The Ministry of Finance’s forecasts indicate that the GDP loss for the current year amounts to 1.4 percent, and the political leadership hopes that the war will not last for several months.
Reserve return plan
On November 20, Israeli army spokesman Daniel Hagari confirmed, during his daily statement, that there were demobilizations of reserve soldiers, even though the war on Gaza had not yet ended.
Hagari said: “The army decides the size of the reserve forces in the battle, and we are making calculations regarding some of the number of these forces whose members are returned home, depending on several factors,” attributing one of the reasons for this to “keeping the economy in good condition, to be able to continue fighting.”
The Washington Post reported last week that most senior leaders agree that within a month or two, Israel can withdraw its forces from city centers and form smaller attack brigades around Gaza City, for example, to attack fighters. Hamas” when they came out of the tunnels.
Threats to the economy
Political analyst and military expert, Kamal Al-Zaghoul, indicated to Sky News Arabia that Israel must rearrange its priorities regarding forces, by clarifying the losses that Israel was surprised by as a result of using this large amount of reserves:
- Israel needs to return its reserve soldiers to be able to operate its economy, especially in ports and commercial establishments; To ensure the continuous flow of goods so that you can repay the loans you recently obtained.

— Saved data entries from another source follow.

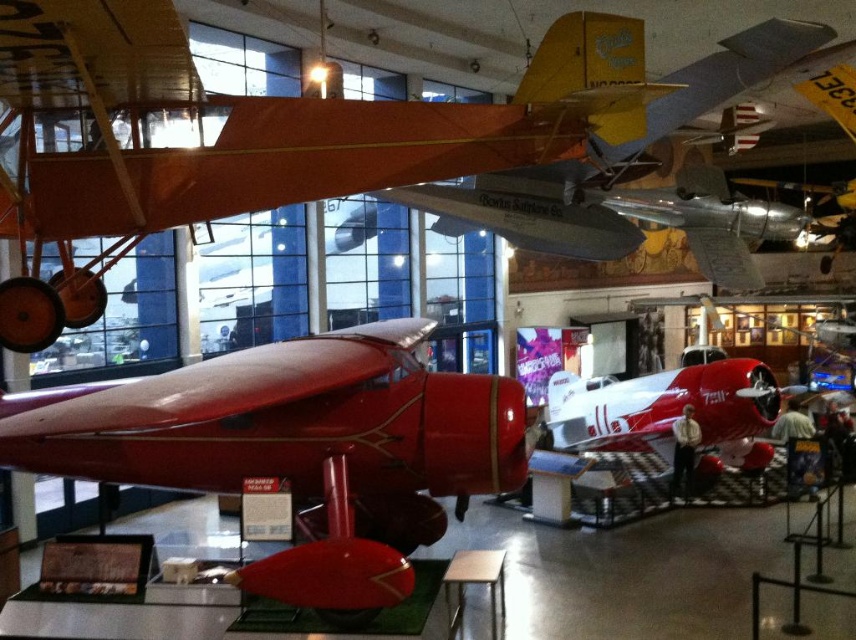
You are a visitor standing at the entrance of the aviation museum and see both the glossy red airplane at center and the polished red airplane at center. Which airplane is closer to you?

The glossy red airplane at center is closer to you since it is in front of the polished red airplane at center.

You are an aviation enthusiast visiting the museum and want to take a photo of both the matte red airplane at center and the polished red airplane at center. Since you have a wide angle lens, you need to know if they are stacked vertically or horizontally. Can you tell me their arrangement?

The matte red airplane at center is located above the polished red airplane at center, so they are stacked vertically.

You are standing at the entrance of the aviation museum and want to take a photo of the glossy red airplane at center. The museum has a rule that visitors must stay at least 1 meter away from all exhibits. If you are currently at the entrance located at point A, which is at coordinates point A at point 0.500, 0.500, can you take the photo without violating the museum rules?

Since the glossy red airplane at center is located at point [299,448], and you are at point A at point [428,320], the distance between you and the airplane is sqrt of the sum of the squares of the differences in coordinates. Calculating the distance between the two points, the distance is sqrt of the squares of 0.200 and 0.150, which is sqrt of 0.04 plus 0.0225 equals sqrt of 0.0625 equals 0.25 meters. Since 0.25 meters is less than 1 meter, you are too close to the airplane and cannot take the photo.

- Israel borrowed $6 billion to finance its war on Gaza from international investors through American banks, and is paying returns on some bonds at very high costs compared to paying on previous bonds, even though it obtained a billion dollars in donations from Americans.
- Weapons factories rely heavily on engineers and a workforce in the reserve army, and the contribution of the production of these weapons to the economy is more than 9 percent, in addition to the sensitivity of working with the factories, which secretly depend on the reserve forces.
- The need to stabilize investors and prevent them from escaping the unsafe environment.
According to Zaghul’s assessment, these matters will force Israel to do two things: not to expand the war or prolong it; So you don’t have to keep reserve forces.
“The economy is in an existential war”
In turn, the Israeli economic newspaper “The Marker” revealed last week that “each month of war may lead to a loss of gross domestic product of about 9 billion shekels ($2.4 billion), in addition to the fact that the pace of economic growth this year will reach only 2 percent.” Note that previous expectations indicated that it would reach 3.4 percent.”
The newspaper considered that “the economy is entering into an existential war; the labor market is disrupted, and business sectors are in a state of uncertainty, which affects economic activity and causes multi-dimensional damage to the economy.”
The US Bloomberg Agency also said on November 23 that the war costs amounting to $48 billion are forcing Israel to resort to debt for financing.
Last October 29, JPMorgan Chase expected the Israeli economy to contract by 11 percent on an annual basis in the last three months of this year, with the escalation of the war in the Gaza Strip.